Keep in mind, this was during the Cold War when the Soviet Union was the United State’s number one global enemy. Also keep in mind that under Leninism and the communism that Sanders praised, historians estimate no fewer than 15 million people were murdered by the state.

During the time Sanders was there, the Soviet Union engaged in brutal suppression of political dissent that Sanders actively joked about. Like in all cases of socialism, it is easy to laugh off the casualties of the system when you are associated with the wealthy elite reaping the benefits. Even if Sanders has since distanced himself from these communist systems, it should be a real concern that he could not see the reality of the countries governing system while visiting it. It should make all American deeply fear his foreign policy judgement.

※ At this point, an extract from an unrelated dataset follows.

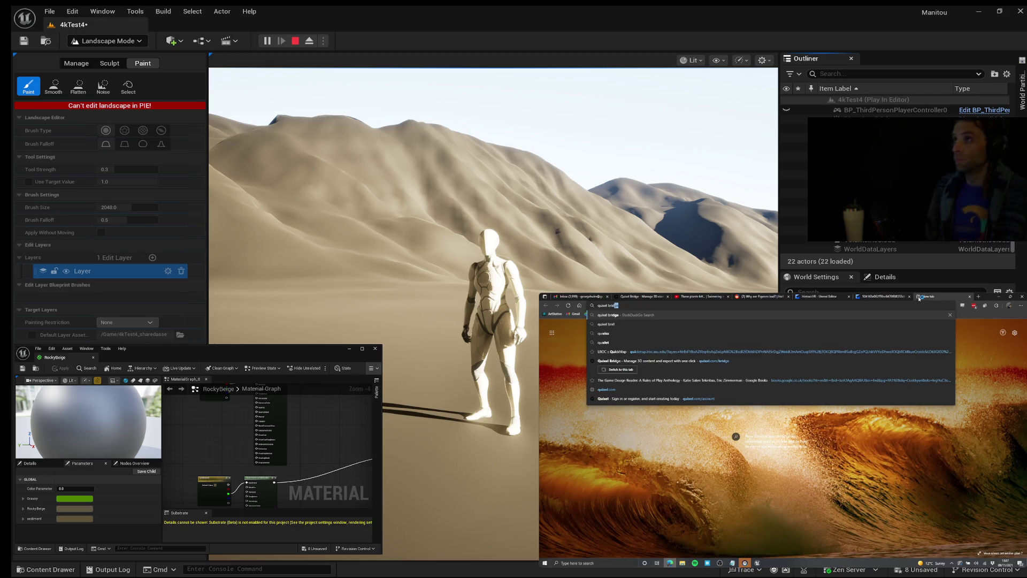
Search the web for Quixel Bridge, check the tutorial video, then return to Bridge's rock surfaces.
key("Return")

3) Sanders encouragement of Hugo Chavez in Venezuela

Sanders has accused right-wing thought leaders of wrongly comparing his “democratic socialism” to “authoritarian socialism,” but the truth is, Sanders has done this all on his own with his praise of authoritarian leaders in Venezuela. In 2003, Sanders signed a letter of support for Maduro’s predecessor Hugo Chavez. Even in 2011, Sanders praised the leadership of Chavez in a release that is still on his official website saying:

“These days, the American dream is more apt to be realized in South America, in places such as Ecuador, Venezuela and Argentina, where incomes are actually more equal today than they are in the land of Horatio Alger. Who’s the banana republic now?”

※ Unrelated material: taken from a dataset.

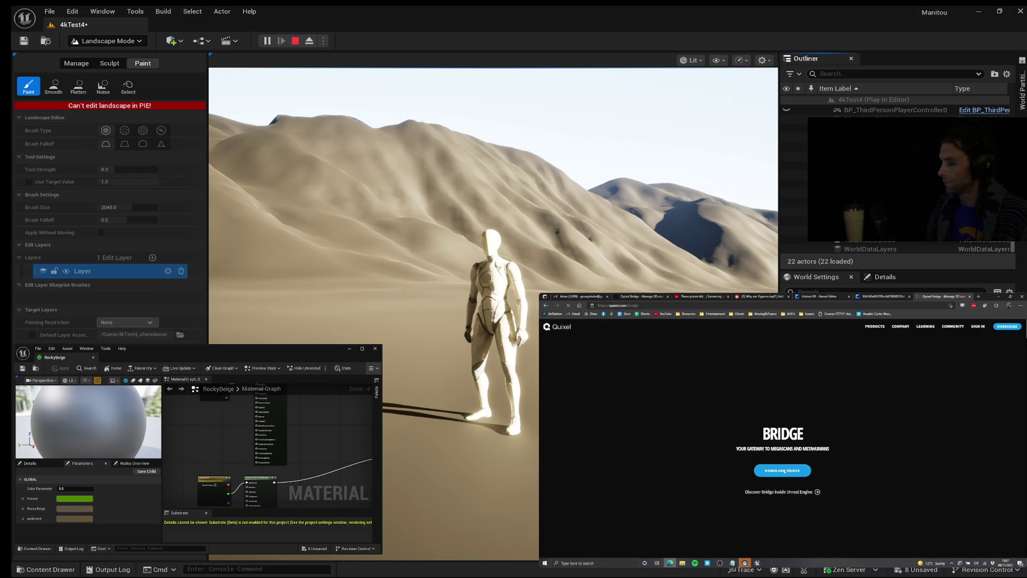
left_click(998, 296)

Meanwhile, Human Rights Watch described the presidency of Chavez as “characterized by a dramatic concentration of power and open disregard for basic human rights guarantees.” Specifically, Chavez engaged in the political takeover of the country’s entire judicial system. He placed the press under federal censorship. He also imprisoned political dissenters.

Even under the new leader, Nicolas Maduro, political opponents are imprisoned. Protests against the established government result in violence against citizens. Extrajudicial killings are common. The economic system Sanders praised as “more equal” than the United State’s government has resulted in food insecurity in 80 percent of Venezuelan households. The humanitarian crisis in Venezuela has resulted in one of the largest refugee crises the world has ever seen.

Still, last year Sanders refused to call Maduro a dictator.

This is not just an article about Sanders horrible foreign policy judgement and close association with dictators. It is an honest account of the horrors of the socialist systems Sanders continues to praise. His agenda has always been clear. In Cuba, the Soviet Union, and even Venezuela, the public willfully embraced the vision of socialism only to have their leaders destroy the country they loved. That vision is not reality. For generations, millions of people in these countries have dealt with and continue to deal with the consequences of a false promise and manipulation by wealthy politicians claiming to support the working class.